TASK DESCRIPTION: Lines with "germinal" in them are to be located in the listing below and copied.

THE RECORDS:
== Segment start ==
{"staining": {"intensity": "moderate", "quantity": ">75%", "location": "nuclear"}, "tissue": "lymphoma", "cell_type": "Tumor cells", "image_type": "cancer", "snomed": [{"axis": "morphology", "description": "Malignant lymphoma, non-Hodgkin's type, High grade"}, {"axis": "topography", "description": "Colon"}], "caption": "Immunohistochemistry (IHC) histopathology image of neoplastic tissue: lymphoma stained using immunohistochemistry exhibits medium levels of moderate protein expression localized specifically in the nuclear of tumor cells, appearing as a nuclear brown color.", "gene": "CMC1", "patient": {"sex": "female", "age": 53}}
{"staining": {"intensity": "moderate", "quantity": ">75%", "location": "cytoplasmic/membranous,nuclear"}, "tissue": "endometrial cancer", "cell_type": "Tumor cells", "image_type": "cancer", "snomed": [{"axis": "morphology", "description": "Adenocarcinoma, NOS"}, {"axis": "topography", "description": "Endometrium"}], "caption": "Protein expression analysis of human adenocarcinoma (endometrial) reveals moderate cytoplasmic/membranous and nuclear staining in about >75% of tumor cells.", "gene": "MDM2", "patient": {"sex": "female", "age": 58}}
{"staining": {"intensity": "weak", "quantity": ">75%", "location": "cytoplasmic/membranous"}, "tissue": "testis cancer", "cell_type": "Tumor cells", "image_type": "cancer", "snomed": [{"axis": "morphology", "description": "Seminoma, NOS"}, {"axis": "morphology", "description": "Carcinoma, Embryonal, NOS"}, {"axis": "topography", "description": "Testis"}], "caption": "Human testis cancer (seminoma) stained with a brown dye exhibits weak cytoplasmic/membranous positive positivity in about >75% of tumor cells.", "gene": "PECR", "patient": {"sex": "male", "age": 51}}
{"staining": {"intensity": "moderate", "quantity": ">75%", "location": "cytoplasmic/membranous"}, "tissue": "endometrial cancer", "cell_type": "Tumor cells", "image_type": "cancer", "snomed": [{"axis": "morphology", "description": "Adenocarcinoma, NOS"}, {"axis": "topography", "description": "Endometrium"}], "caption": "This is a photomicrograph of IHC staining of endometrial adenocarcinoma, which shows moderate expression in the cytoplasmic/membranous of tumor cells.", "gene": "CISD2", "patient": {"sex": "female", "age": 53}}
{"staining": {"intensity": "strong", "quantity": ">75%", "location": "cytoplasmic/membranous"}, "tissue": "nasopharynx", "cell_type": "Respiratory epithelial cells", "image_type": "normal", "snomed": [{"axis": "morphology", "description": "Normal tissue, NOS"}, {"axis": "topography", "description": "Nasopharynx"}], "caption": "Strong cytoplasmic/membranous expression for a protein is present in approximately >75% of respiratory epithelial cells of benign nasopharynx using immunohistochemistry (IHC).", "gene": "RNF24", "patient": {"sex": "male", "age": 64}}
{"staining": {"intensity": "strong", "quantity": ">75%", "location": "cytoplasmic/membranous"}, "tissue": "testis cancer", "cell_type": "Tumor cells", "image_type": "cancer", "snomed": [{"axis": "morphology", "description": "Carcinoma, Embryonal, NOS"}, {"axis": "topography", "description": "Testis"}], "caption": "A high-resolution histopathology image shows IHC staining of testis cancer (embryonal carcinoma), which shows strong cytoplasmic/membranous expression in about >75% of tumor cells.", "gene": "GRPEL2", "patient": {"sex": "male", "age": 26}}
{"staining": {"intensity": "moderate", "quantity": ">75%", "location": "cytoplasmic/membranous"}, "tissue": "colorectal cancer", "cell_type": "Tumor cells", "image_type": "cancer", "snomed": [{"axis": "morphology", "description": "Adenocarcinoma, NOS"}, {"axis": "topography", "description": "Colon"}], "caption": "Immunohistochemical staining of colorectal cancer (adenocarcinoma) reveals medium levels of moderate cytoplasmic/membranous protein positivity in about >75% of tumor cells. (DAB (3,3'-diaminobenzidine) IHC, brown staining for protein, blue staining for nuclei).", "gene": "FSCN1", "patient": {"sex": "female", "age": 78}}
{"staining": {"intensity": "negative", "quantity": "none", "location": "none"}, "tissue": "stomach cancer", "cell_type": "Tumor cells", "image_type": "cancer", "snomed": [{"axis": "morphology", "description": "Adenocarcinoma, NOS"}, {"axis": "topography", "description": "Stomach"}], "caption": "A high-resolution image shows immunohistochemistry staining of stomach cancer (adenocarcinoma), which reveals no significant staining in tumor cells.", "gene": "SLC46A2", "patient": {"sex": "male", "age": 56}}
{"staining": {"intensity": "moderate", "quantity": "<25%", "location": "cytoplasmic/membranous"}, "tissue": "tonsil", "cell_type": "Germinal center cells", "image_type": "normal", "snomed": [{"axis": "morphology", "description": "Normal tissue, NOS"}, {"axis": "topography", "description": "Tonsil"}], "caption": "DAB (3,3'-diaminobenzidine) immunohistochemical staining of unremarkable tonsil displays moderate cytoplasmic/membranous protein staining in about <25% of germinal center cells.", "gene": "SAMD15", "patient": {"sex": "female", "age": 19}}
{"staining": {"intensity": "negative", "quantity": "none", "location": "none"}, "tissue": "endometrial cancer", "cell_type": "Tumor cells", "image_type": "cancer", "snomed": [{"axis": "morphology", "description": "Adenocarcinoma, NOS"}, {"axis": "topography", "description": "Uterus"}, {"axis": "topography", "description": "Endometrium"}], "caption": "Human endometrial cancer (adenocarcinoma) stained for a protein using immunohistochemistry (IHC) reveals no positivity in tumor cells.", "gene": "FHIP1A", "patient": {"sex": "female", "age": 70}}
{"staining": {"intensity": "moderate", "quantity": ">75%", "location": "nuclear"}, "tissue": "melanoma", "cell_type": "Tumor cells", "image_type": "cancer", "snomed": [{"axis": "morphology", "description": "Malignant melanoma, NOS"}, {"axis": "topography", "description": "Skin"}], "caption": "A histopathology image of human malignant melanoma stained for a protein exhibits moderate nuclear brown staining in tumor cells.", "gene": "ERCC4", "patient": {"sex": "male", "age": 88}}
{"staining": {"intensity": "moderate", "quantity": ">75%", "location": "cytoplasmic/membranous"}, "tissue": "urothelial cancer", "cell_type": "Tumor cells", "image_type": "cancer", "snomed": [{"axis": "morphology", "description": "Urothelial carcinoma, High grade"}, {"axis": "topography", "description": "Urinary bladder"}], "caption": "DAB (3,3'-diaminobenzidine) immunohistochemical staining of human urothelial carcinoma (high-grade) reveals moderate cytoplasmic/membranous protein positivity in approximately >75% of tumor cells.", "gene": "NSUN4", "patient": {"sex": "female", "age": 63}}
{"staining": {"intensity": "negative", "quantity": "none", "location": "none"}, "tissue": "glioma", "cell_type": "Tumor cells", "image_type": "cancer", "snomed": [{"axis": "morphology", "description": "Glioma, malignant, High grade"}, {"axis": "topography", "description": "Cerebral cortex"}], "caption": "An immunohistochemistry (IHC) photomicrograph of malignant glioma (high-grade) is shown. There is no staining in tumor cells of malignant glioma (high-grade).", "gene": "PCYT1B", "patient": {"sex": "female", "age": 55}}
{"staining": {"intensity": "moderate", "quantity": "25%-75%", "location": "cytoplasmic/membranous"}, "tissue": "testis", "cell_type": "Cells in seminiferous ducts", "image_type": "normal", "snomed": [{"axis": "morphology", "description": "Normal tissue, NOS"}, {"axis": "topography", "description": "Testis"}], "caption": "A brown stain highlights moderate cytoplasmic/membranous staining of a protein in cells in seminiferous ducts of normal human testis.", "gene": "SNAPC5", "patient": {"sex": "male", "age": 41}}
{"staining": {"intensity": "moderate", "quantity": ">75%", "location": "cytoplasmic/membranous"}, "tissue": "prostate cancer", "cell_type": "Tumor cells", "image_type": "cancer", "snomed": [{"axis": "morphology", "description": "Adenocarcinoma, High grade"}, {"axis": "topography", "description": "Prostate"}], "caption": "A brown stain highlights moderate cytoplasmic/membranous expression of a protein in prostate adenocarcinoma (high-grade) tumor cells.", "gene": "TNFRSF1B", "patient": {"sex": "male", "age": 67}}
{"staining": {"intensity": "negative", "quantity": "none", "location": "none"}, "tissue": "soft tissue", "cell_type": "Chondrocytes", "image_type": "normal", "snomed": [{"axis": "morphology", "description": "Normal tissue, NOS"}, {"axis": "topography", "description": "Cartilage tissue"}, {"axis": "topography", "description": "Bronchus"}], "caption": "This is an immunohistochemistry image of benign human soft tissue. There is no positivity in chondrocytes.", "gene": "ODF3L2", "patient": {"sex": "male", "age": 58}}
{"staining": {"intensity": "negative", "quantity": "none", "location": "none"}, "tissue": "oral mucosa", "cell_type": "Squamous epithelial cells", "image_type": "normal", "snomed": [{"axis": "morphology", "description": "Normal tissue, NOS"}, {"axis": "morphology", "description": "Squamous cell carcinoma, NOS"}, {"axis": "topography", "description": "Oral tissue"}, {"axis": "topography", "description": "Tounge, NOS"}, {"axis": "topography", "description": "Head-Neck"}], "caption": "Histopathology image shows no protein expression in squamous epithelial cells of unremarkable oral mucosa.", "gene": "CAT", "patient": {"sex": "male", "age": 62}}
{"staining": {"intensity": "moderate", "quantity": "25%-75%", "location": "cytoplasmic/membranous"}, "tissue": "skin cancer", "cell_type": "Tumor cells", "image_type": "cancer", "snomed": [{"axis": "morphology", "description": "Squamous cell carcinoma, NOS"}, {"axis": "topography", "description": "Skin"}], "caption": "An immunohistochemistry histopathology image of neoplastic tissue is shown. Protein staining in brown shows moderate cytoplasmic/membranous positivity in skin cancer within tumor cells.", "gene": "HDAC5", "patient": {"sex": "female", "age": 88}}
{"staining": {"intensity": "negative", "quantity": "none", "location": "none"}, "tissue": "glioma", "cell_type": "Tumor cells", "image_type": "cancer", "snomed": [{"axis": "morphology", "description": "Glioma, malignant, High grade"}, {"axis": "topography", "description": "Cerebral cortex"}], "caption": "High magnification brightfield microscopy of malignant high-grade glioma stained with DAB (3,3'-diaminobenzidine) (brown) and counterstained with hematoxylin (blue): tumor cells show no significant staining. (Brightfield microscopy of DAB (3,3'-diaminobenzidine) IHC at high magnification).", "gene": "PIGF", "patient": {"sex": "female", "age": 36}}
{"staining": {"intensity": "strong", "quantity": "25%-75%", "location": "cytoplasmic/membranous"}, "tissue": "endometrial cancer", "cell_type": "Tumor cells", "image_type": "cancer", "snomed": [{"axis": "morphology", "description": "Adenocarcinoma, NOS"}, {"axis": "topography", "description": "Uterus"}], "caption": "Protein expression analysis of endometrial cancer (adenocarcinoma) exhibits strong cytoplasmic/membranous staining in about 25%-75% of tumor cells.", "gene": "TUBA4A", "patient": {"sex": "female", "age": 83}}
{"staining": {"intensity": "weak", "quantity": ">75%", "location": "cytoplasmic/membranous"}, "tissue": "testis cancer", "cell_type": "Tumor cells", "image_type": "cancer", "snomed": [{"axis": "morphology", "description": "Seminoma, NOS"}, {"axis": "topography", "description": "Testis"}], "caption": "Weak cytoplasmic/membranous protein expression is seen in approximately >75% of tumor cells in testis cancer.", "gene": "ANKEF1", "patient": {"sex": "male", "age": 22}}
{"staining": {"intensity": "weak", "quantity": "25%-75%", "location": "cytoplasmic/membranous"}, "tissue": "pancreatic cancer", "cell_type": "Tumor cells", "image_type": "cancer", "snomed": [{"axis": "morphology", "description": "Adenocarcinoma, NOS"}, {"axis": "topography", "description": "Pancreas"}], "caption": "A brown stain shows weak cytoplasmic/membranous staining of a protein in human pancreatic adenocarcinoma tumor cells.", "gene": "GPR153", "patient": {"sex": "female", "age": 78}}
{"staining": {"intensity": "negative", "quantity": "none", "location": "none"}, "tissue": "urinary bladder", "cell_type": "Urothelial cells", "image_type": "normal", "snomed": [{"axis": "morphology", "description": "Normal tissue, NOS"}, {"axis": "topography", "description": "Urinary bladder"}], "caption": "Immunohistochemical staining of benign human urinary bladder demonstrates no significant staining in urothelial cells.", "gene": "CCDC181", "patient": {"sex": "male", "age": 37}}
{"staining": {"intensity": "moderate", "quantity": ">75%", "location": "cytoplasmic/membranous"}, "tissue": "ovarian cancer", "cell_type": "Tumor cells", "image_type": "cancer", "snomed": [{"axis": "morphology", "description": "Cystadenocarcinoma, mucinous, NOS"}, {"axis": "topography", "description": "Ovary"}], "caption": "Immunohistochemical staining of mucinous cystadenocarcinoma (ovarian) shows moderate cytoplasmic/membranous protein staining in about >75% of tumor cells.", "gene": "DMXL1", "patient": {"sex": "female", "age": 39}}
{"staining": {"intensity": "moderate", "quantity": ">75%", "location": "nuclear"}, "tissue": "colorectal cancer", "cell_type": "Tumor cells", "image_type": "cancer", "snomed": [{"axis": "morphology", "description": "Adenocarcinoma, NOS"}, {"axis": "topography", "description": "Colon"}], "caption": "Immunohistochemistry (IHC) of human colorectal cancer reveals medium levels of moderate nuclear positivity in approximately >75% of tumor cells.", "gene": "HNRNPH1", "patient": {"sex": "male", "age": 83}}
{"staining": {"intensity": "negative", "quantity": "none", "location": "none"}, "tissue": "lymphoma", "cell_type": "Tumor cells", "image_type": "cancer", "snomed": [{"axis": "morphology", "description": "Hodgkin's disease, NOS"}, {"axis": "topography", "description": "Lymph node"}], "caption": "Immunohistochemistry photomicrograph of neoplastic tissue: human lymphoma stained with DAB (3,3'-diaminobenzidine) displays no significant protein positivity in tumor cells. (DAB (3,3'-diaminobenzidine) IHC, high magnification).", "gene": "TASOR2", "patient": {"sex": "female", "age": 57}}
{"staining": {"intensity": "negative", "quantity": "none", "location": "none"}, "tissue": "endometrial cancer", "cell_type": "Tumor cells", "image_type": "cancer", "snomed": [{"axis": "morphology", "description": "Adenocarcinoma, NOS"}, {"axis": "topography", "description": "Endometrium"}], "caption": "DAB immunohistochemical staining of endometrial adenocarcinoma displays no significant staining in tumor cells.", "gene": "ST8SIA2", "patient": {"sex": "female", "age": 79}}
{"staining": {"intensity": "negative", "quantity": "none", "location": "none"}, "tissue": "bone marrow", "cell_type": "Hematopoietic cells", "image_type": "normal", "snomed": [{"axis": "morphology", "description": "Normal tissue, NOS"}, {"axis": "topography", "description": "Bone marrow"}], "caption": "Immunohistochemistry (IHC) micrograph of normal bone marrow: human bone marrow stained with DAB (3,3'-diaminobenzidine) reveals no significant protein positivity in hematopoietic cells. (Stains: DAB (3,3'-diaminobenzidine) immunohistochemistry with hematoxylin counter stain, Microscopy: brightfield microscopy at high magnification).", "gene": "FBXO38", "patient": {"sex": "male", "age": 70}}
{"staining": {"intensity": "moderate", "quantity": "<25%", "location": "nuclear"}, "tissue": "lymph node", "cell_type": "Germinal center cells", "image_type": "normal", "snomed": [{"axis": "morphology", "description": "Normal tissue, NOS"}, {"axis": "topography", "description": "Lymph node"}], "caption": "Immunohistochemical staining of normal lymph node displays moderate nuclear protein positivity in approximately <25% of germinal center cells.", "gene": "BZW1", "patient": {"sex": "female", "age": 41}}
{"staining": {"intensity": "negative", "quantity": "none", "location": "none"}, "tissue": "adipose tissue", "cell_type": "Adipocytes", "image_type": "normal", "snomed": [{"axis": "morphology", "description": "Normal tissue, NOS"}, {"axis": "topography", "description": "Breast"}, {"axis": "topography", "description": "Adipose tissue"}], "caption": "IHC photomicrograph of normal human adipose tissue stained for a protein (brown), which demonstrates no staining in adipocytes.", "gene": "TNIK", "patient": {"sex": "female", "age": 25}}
== Segment end ==
COMPLETED EXERCISE:
{"staining": {"intensity": "moderate", "quantity": "<25%", "location": "cytoplasmic/membranous"}, "tissue": "tonsil", "cell_type": "Germinal center cells", "image_type": "normal", "snomed": [{"axis": "morphology", "description": "Normal tissue, NOS"}, {"axis": "topography", "description": "Tonsil"}], "caption": "DAB (3,3'-diaminobenzidine) immunohistochemical staining of unremarkable tonsil displays moderate cytoplasmic/membranous protein staining in about <25% of germinal center cells.", "gene": "SAMD15", "patient": {"sex": "female", "age": 19}}
{"staining": {"intensity": "moderate", "quantity": "<25%", "location": "nuclear"}, "tissue": "lymph node", "cell_type": "Germinal center cells", "image_type": "normal", "snomed": [{"axis": "morphology", "description": "Normal tissue, NOS"}, {"axis": "topography", "description": "Lymph node"}], "caption": "Immunohistochemical staining of normal lymph node displays moderate nuclear protein positivity in approximately <25% of germinal center cells.", "gene": "BZW1", "patient": {"sex": "female", "age": 41}}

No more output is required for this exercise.